Rechtliche Bewertung der Protestaktionen
Die rechtliche Bewertung der Protestaktionen durch das LAG stützt sich auf das Prinzip der gewerkschaftlichen Organisation. Das Gericht stellte klar, dass nicht gewerkschaftlich organisierte Streiks als rechtswidrig anzusehen sind und somit nicht unter den Schutz des Grundgesetzes fallen. Diese Ansicht wird durch internationale Vorgaben unterstützt, darunter auch die Revidierte Europäische Sozialcharta. Im Kontext der Gorillas-Proteste wurden die Beteiligungen der Rider an den Aktionen als arbeitsvertragliche Pflichtverletzung anerkannt, was die Rechtmäßigkeit der fristlosen Kündigungen untermauerte. Eine detaillierte Analyse dieser rechtlichen Grundlagen kann in einem Artikel von Beck aktuell nachgelesen werden.
Auswirkungen auf die Beschäftigten
Die Entscheidungen des LAG haben weitreichende Konsequenzen für die betroffenen Mitarbeiter.

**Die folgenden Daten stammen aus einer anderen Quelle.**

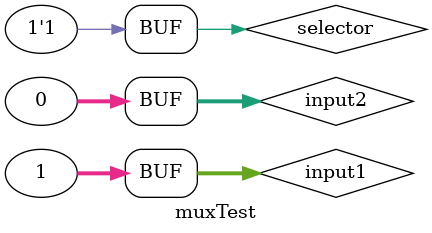
<source format=v>
`timescale 1ns / 1ps

module muxTest;

	// Inputs
	reg [31:0] input1;
	reg [31:0] input2;
	reg selector;

	// Outputs
	wire [31:0] out;

	// Instantiate the Unit Under Test (UUT)
	Mux uut (
		.input1(input1), 
		.input2(input2), 
		.selector(selector), 
		.out(out)
	);

	initial begin
		// Initialize Inputs
		input1 = 0;
		input2 = 1;
		selector = 0;

		// Wait 100 ns for global reset to finish
		#100;
		
		input1 = 1;
		input2 = 0;
		selector = 0;

		// Wait 100 ns for global reset to finish
		#100;
		
		input1 = 1;
		input2 = 0;
		selector = 1;

		// Wait 100 ns for global reset to finish
		#100;
        
		// Add stimulus here

	end
      
endmodule


</source>
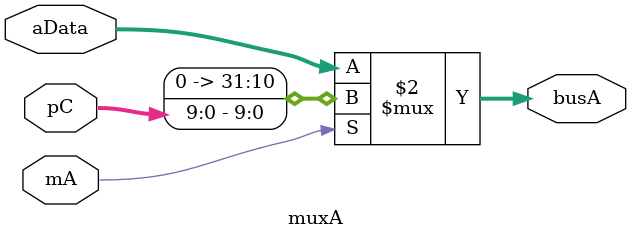
<source format=v>
`timescale 1ns / 1ps


module muxA(
    input     [9:0]    pC,
    input    [31:0] aData,
    input              mA,
    output   [31:0]  busA
    );

assign busA = mA ? pC : aData;

endmodule

</source>
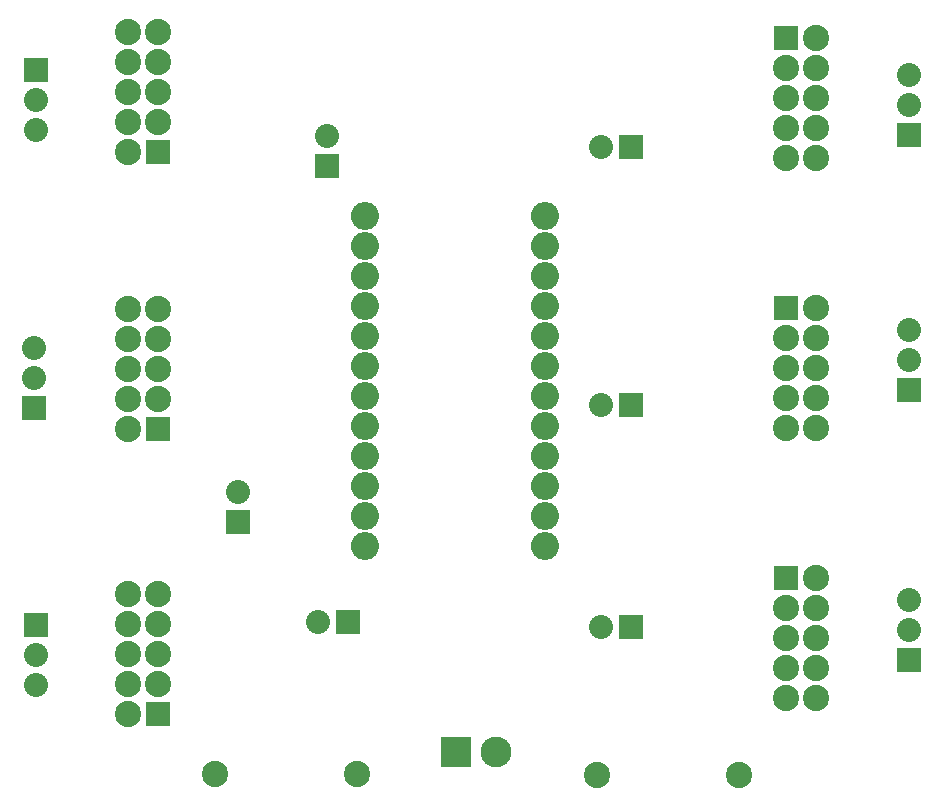
<source format=gts>
G04 (created by PCBNEW (2013-mar-13)-testing) date jeu. 10 oct. 2013 21:07:33 CEST*
%MOIN*%
G04 Gerber Fmt 3.4, Leading zero omitted, Abs format*
%FSLAX34Y34*%
G01*
G70*
G90*
G04 APERTURE LIST*
%ADD10C,0.005906*%
%ADD11R,0.080000X0.080000*%
%ADD12C,0.087874*%
%ADD13C,0.080000*%
%ADD14O,0.094000X0.094000*%
%ADD15R,0.102677X0.102677*%
%ADD16C,0.102677*%
G04 APERTURE END LIST*
G54D10*
G54D11*
X84459Y-15986D03*
G54D12*
X85459Y-15986D03*
X84459Y-16986D03*
X85459Y-16986D03*
X84459Y-17986D03*
X85459Y-17986D03*
X84459Y-18986D03*
X85459Y-18986D03*
X84459Y-19986D03*
X85459Y-19986D03*
G54D11*
X88550Y-36700D03*
G54D13*
X88550Y-35700D03*
X88550Y-34700D03*
G54D11*
X88550Y-27700D03*
G54D13*
X88550Y-26700D03*
X88550Y-25700D03*
G54D11*
X88550Y-19200D03*
G54D13*
X88550Y-18200D03*
X88550Y-17200D03*
G54D11*
X59450Y-35550D03*
G54D13*
X59450Y-36550D03*
X59450Y-37550D03*
G54D11*
X59450Y-17050D03*
G54D13*
X59450Y-18050D03*
X59450Y-19050D03*
G54D11*
X63541Y-38514D03*
G54D12*
X62541Y-38514D03*
X63541Y-37514D03*
X62541Y-37514D03*
X63541Y-36514D03*
X62541Y-36514D03*
X63541Y-35514D03*
X62541Y-35514D03*
X63541Y-34514D03*
X62541Y-34514D03*
G54D11*
X63541Y-29014D03*
G54D12*
X62541Y-29014D03*
X63541Y-28014D03*
X62541Y-28014D03*
X63541Y-27014D03*
X62541Y-27014D03*
X63541Y-26014D03*
X62541Y-26014D03*
X63541Y-25014D03*
X62541Y-25014D03*
G54D11*
X63541Y-19764D03*
G54D12*
X62541Y-19764D03*
X63541Y-18764D03*
X62541Y-18764D03*
X63541Y-17764D03*
X62541Y-17764D03*
X63541Y-16764D03*
X62541Y-16764D03*
X63541Y-15764D03*
X62541Y-15764D03*
G54D11*
X84459Y-24986D03*
G54D12*
X85459Y-24986D03*
X84459Y-25986D03*
X85459Y-25986D03*
X84459Y-26986D03*
X85459Y-26986D03*
X84459Y-27986D03*
X85459Y-27986D03*
X84459Y-28986D03*
X85459Y-28986D03*
G54D11*
X84459Y-33986D03*
G54D12*
X85459Y-33986D03*
X84459Y-34986D03*
X85459Y-34986D03*
X84459Y-35986D03*
X85459Y-35986D03*
X84459Y-36986D03*
X85459Y-36986D03*
X84459Y-37986D03*
X85459Y-37986D03*
G54D14*
X70425Y-32900D03*
X70425Y-31900D03*
X70425Y-30900D03*
X70425Y-29900D03*
X70425Y-28900D03*
X70425Y-27900D03*
X70425Y-26900D03*
X70425Y-25900D03*
X70425Y-24900D03*
X70425Y-23900D03*
X70425Y-22900D03*
X70425Y-21900D03*
X76425Y-21900D03*
X76425Y-22900D03*
X76425Y-23900D03*
X76425Y-24900D03*
X76425Y-25900D03*
X76425Y-26900D03*
X76425Y-27900D03*
X76425Y-28900D03*
X76425Y-29900D03*
X76425Y-30900D03*
X76425Y-31900D03*
X76425Y-32900D03*
G54D15*
X73464Y-39767D03*
G54D16*
X74783Y-39767D03*
G54D11*
X69875Y-35450D03*
G54D13*
X68875Y-35450D03*
G54D11*
X66200Y-32100D03*
G54D13*
X66200Y-31100D03*
G54D11*
X69175Y-20225D03*
G54D13*
X69175Y-19225D03*
G54D11*
X79300Y-19600D03*
G54D13*
X78300Y-19600D03*
G54D11*
X79300Y-28200D03*
G54D13*
X78300Y-28200D03*
G54D11*
X79300Y-35600D03*
G54D13*
X78300Y-35600D03*
G54D11*
X59412Y-28300D03*
G54D13*
X59412Y-27300D03*
X59412Y-26300D03*
G54D12*
X70175Y-40500D03*
X65425Y-40500D03*
X78150Y-40525D03*
X82900Y-40525D03*
M02*

</source>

Die Bestätigung der fristlosen Kündigungen könnte ein abschreckendes Beispiel für andere Arbeitnehmer sein, die ähnliche Protestaktionen in Erwägung ziehen. Langfristig könnte dies die Bereitschaft der Arbeitnehmer verringern, ihre Rechte aktiv einzufordern, aus Angst vor arbeitsrechtlichen Konsequenzen. Gleichzeitig könnte dies auch das Verhältnis zwischen Arbeitgebern und Angestellten belasten, da die Arbeitgeber nun sicherer in der rechtlichen Handhabung von ähnlichen Fällen agieren können. Die ESV hebt hervor, dass solche Entscheidungen Arbeitnehmer im Kampf für bessere Arbeitsbedingungen in eine schwierige Lage bringen.
Fazit und Handlungsempfehlungen
Zusammenfassend zeigt das Urteil des LAG Berlin-Brandenburg, wie wichtig es ist, die rechtlichen Rahmenbedingungen für Streiks zu verstehen. Arbeitgeber sollten klar kommunizieren, unter welchen Bedingungen Streiks zulässig sind, um Missverständnisse zu vermeiden. Arbeitnehmer hingegen sollten sich über ihre Rechte und die möglichen Konsequenzen von Protestaktionen informieren. Eine gewerkschaftliche Organisation kann dabei helfen, die rechtlichen Risiken zu minimieren und die Ansprüche der Arbeitnehmer in einem rechtlich geschützten Rahmen zu formulieren. Es ist empfehlenswert, rechtzeitig rechtliche Beratung in Anspruch zu nehmen, um im Konfliktfall besser gewappnet zu sein.
Die Diskussion um „wilde Streiks“ wird weiterhin an Bedeutung gewinnen, und es bleibt abzuwarten, wie sich die Rechtsprechung in Zukunft entwickeln wird. Um mit rechtlichen Änderungen Schritt zu halten, bleibt es ratsam, sich regelmäßig über aktuelle Entwicklungen im Arbeitsrecht zu informieren.